Data Mining/ ML Methods Flashcards
Discuss the general approach to classification
Classification is when you want to assign an item to a specific category based on various conditions. Generally find location of items that need classification, compare it to items close by, and then assign group. Also used for object detection spam cancer etc method is called K nearest neighbors.
Clustering
Groupings are unknown, and analyst wants to determine if object belongs to any group. Clustering is unsupervised learning and data set is unlabeled.
Bayes Theorem
Given the hypothesis and the observed data, this theorem is the probability of observing data. Basically the probability of getting the data that you found.
Naive Bayes
Estimates the conditional probability of an outcome. Naive Bayes is an algorithm that applies to Bayes theorem. Naive Bayes classifier is a ml model used to classify the object based on different features.
PCA principal component analysis
This is an attempt to find out if variables themselves group in any meaningful way. This is a data reduction method used to reduce dimensionality of large data sets. This is done by transforming large set of variables into smaller ones that still contains most of the information in the large set.
Dimensionality reduction
Reduces the number of variables and the amount of data. PCA is a technique for this
Data reduction
Reducing volume of data in storage or in database.

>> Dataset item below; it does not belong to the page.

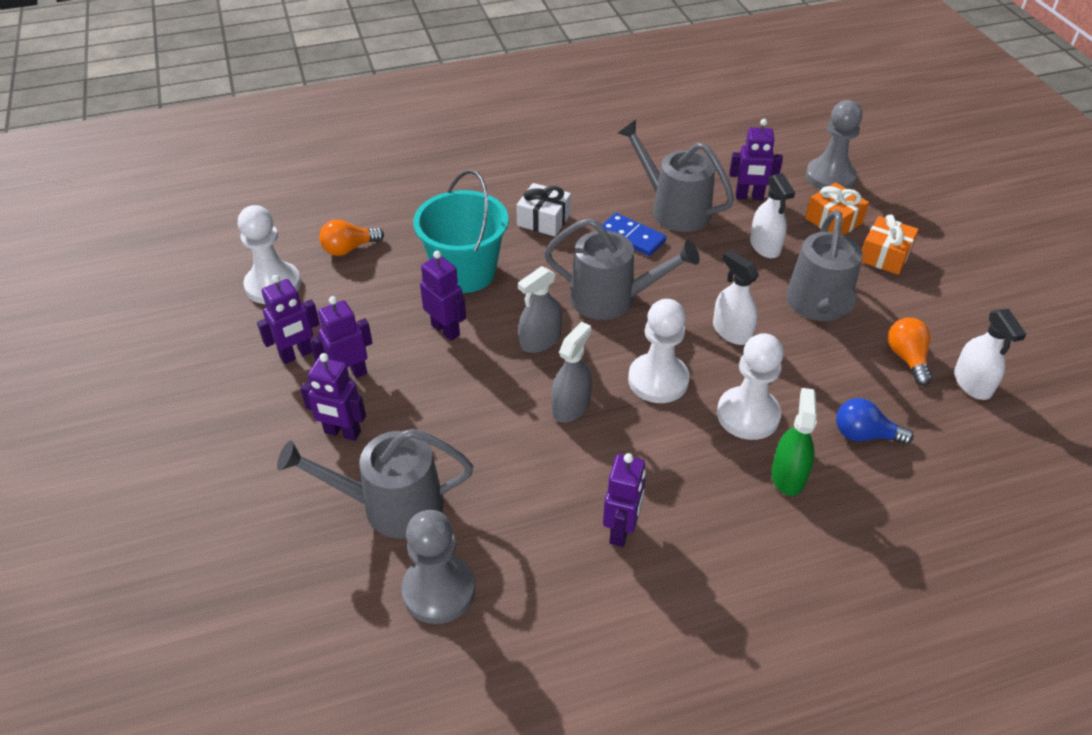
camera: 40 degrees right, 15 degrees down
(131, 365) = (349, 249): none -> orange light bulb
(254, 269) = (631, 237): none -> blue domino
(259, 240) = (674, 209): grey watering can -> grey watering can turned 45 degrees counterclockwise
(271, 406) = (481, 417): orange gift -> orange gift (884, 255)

Goal is or optimize storage capacity.
Hierarchal clustering
Algorithm that groups similar objects into groups that are called clusters.
Anomaly detection
Identify rare items. Can be used to detect fraud. Using R or tableau with s local outlier factor or Alfa function
Neural networks
Algorithm that mimics the operation of human brain to recognize relationships in data sets.
Deep learning
Type of neural network capable of performing text classification. Also type of recurrent neural network RNN that works best on sequential data.
Decision Trees
Tree like model of alternative decisions and the consequences. It is a sequence of binary decisions based on your data that can combine to predict an outcome by branching out from one decision to the next.
Optimization Analysis
Finding the best value for one or more target variables given certain constraints. Showing what value a variable should have given certain conditions or restraints
Supervised model versus unsupervised
Supervised is an ml algorithm that has a labelled data set. Such as classification or regression
Unsupervised is unlabeled data that an ml algorithm tries to find patterns. This would be clustering anomaly detection or a neural network.